Speaking today to reporters, including Anthony Slater of The Athletic (all Twitter links), Warriors head coach Steve Kerr provided a handful of health updates on his banged-up squad. Here’s the latest on the injured Warriors, via Kerr:

  • Kevin Durant (calf) has been ruled out for Game 3. He’s said to be “ramping up” his exercise routines and will get on the floor at the practice facility later today for some individual work.
  • Kevon Looney (chest/collarbone) has been ruled out for the rest of the series. We already knew that Looney would be sidelined indefinitely, so this development doesn’t come as a huge surprise.
  • Klay Thompson (hamstring) is questionable for Game 3. He did some light work at shootaround today and wants to play, but the Warriors want to make sure the risk of aggravating the injury isn’t significant.
  • Andre Iguodala (calf) will play in Game 3. The calf injury Iguodala suffered vs. Portland is still bothering him, per ESPN’s Nick Friedell (Twitter link). But he practiced today and will be good to go on Wednesday.

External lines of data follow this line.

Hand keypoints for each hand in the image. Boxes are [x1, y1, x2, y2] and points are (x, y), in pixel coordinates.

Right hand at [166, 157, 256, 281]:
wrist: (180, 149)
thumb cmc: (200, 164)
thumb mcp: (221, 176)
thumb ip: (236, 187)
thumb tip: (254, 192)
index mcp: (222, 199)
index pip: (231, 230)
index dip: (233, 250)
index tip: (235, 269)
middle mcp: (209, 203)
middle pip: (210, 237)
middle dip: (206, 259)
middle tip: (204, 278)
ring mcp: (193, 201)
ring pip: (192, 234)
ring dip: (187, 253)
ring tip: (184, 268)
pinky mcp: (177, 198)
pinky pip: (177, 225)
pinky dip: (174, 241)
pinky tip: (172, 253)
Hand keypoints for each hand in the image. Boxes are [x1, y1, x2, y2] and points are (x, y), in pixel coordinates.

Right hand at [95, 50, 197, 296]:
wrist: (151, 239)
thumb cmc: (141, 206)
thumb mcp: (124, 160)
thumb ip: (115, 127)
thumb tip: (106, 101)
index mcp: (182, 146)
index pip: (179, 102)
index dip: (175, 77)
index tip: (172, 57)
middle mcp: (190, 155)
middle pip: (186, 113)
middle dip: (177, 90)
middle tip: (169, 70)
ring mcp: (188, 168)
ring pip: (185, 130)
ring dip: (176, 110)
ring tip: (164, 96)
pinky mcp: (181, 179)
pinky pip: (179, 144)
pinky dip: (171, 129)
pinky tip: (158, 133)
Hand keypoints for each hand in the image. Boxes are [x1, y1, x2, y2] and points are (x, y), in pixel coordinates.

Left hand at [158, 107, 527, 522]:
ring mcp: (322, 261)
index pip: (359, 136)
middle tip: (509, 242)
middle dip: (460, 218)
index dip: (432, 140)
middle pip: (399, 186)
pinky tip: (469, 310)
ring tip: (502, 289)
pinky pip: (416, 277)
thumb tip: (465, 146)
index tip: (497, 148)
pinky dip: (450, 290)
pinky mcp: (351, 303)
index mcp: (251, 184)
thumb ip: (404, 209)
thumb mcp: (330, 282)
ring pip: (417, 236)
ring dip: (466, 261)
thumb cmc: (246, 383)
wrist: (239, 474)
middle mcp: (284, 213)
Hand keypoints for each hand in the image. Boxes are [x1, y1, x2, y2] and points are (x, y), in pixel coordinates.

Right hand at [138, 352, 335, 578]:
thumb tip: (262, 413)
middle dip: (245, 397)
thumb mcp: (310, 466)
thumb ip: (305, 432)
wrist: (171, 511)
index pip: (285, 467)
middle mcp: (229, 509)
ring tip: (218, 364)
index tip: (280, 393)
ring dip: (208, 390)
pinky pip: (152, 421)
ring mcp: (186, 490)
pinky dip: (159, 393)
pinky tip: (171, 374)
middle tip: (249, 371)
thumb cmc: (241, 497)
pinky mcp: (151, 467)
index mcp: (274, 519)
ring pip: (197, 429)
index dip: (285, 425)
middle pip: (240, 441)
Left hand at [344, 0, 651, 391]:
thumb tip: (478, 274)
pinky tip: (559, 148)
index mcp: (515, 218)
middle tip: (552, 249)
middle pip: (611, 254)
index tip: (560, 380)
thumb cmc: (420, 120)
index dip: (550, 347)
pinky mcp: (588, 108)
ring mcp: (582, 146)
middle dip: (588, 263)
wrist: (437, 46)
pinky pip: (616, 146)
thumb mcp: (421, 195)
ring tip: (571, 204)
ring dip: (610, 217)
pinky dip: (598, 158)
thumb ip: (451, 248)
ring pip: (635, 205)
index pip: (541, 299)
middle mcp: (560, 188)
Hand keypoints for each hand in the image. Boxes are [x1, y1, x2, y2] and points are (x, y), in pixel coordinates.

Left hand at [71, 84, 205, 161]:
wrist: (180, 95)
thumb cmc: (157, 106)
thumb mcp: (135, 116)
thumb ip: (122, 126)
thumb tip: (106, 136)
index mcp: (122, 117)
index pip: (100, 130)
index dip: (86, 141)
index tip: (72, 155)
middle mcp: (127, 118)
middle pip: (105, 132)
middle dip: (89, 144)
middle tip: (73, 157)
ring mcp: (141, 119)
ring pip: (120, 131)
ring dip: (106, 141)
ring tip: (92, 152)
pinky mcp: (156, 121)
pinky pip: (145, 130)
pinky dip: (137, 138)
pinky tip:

With practically half of their rotation dealing with health issues of some sort, the Warriors may have to lean more heavily on role players like Quinn Cook, Jonas Jerebko, Alfonzo McKinnie, and Andrew Bogut on Wednesday. Of course, Stephen Curry, Draymond Green, and DeMarcus Cousins will play leading roles.

Any Warrior who misses Game 3 will have a couple days to try to get healthy for Game 4, which is scheduled to take place on Friday night. After Game 4, there will be two full days off in between each of the remaining games, which are scheduled for June 10, 13, and 16, if necessary.